PROBLEM DETAILS -> Return each line of the records below that contains the string "képzőművész".

Items from a data source:

--- START ---

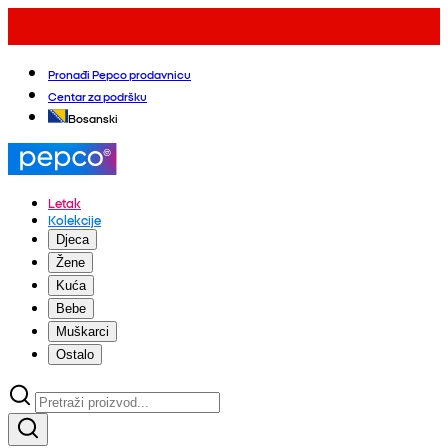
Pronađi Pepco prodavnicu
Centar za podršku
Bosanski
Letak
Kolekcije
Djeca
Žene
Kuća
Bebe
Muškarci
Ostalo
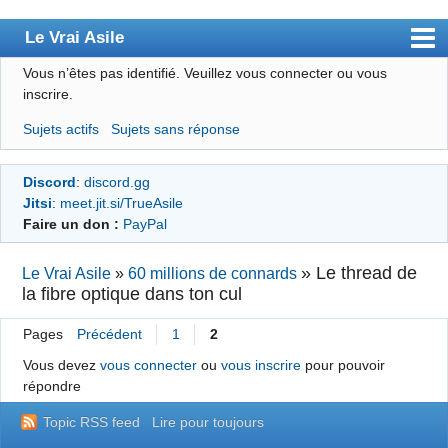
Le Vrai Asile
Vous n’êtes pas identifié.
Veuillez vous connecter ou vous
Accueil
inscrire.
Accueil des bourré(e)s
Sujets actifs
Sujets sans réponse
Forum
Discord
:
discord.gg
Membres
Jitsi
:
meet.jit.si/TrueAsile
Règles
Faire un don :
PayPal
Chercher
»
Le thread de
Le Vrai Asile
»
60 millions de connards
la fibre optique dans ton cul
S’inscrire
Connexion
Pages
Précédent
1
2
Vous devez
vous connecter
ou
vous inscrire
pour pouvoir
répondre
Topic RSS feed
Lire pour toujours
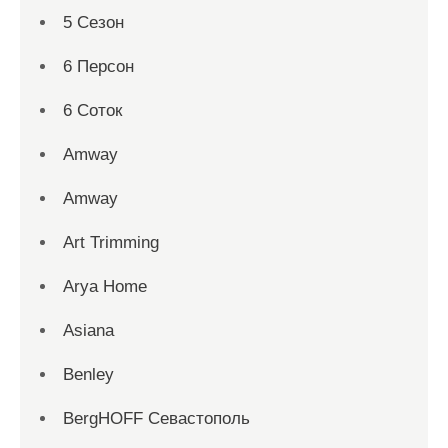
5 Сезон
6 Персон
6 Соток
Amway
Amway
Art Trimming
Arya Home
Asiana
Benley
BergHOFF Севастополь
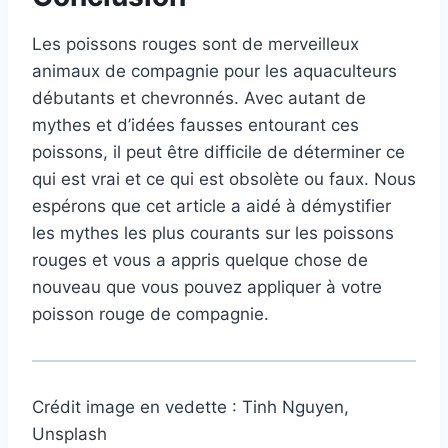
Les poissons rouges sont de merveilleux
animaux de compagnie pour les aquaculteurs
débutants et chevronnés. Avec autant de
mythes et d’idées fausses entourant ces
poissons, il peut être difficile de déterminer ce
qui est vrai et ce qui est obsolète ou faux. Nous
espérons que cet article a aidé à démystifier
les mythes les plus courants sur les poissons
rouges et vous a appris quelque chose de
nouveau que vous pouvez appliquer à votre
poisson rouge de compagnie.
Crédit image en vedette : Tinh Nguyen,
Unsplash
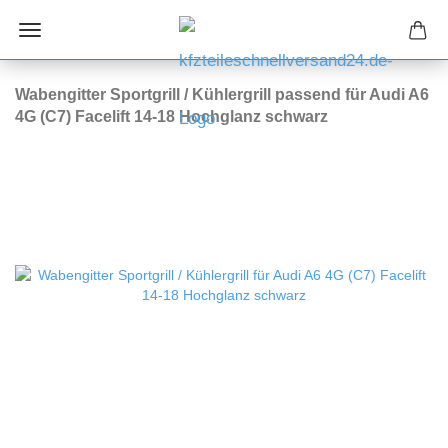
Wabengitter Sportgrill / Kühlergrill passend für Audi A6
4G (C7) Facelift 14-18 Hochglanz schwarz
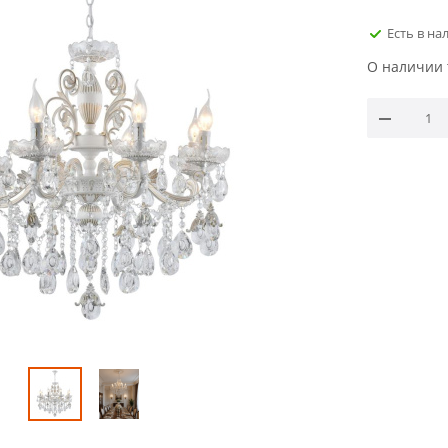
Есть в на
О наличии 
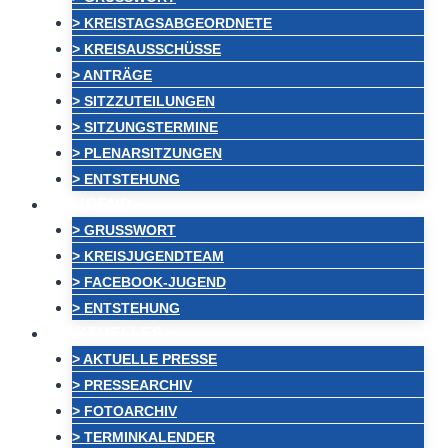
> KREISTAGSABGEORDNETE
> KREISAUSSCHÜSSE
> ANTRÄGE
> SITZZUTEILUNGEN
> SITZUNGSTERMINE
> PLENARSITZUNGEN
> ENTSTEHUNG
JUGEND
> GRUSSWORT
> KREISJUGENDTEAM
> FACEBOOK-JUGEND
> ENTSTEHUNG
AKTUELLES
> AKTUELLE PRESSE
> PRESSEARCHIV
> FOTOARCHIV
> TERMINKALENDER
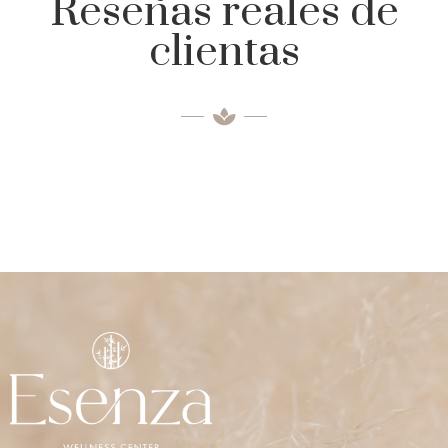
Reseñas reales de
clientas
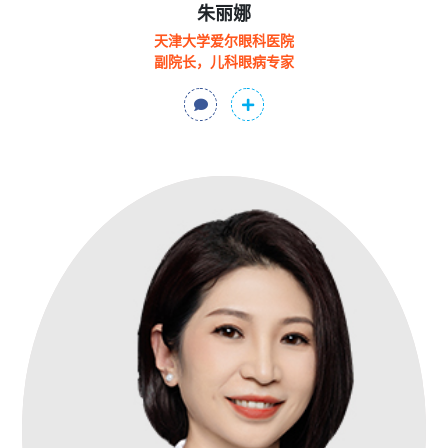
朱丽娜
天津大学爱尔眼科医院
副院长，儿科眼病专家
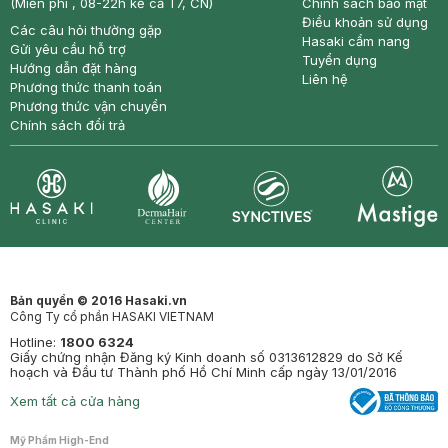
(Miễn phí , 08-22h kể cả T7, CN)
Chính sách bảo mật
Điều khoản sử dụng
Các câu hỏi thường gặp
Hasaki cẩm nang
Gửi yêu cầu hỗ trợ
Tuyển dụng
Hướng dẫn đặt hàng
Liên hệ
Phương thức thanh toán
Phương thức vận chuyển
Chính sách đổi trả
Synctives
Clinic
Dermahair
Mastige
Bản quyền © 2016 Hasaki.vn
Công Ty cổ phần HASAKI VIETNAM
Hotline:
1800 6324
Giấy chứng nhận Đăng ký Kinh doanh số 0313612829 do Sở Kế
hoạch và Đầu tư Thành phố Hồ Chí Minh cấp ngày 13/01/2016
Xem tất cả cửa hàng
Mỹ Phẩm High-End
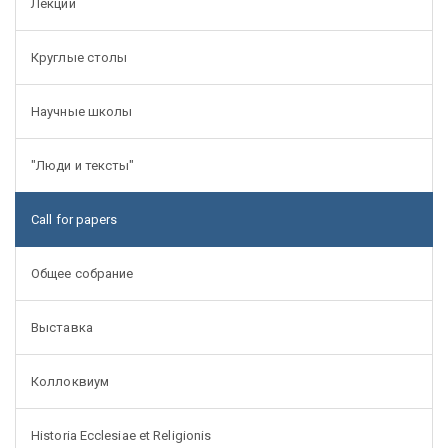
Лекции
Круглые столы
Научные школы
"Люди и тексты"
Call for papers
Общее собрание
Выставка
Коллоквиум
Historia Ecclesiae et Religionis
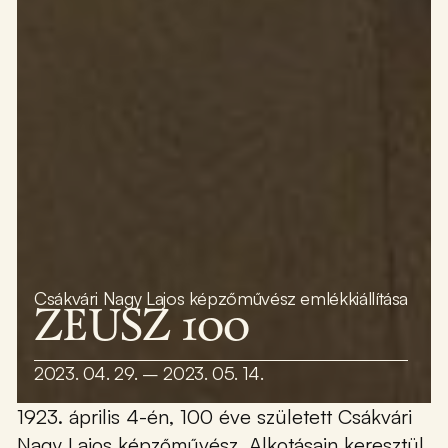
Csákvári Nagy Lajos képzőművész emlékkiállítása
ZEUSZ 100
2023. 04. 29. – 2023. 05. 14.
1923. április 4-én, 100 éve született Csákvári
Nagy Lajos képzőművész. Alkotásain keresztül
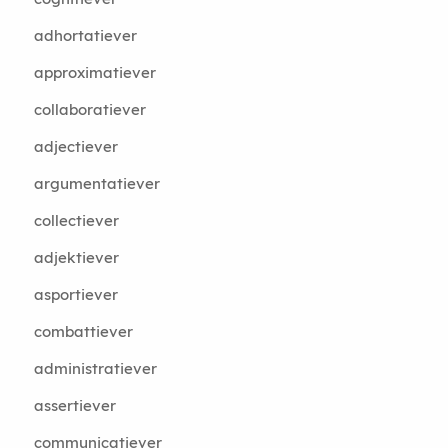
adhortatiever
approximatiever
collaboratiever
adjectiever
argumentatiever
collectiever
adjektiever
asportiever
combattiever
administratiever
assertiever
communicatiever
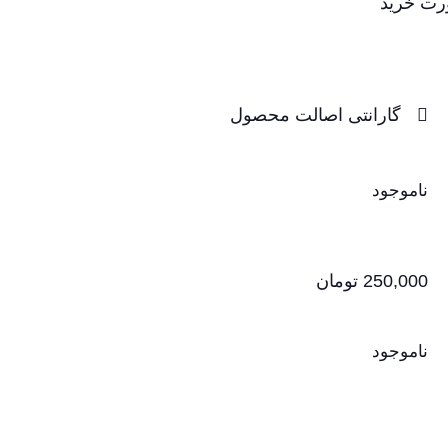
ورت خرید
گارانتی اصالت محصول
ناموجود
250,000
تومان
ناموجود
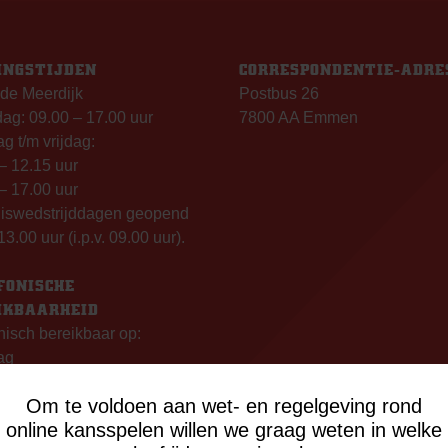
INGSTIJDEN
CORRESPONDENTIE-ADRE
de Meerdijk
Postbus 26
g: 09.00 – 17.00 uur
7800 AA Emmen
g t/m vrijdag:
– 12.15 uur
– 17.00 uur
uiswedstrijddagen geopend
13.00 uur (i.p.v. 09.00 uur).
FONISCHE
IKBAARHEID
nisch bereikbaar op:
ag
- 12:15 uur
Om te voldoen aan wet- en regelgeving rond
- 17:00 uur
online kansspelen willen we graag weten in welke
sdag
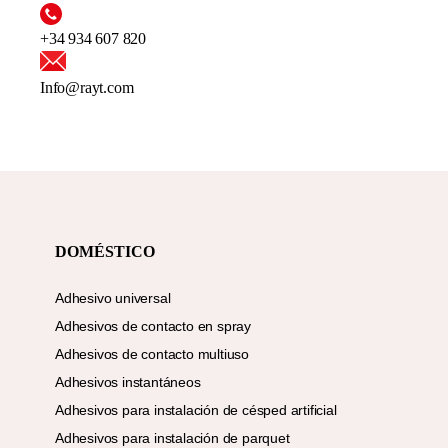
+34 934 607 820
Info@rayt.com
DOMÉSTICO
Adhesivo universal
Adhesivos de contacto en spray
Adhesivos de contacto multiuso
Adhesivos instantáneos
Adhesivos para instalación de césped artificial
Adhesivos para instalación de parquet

--- END ---

YOUR RESPONSE ->
Csákvári Nagy Lajos képzőművész emlékkiállítása
Nagy Lajos képzőművész. Alkotásain keresztül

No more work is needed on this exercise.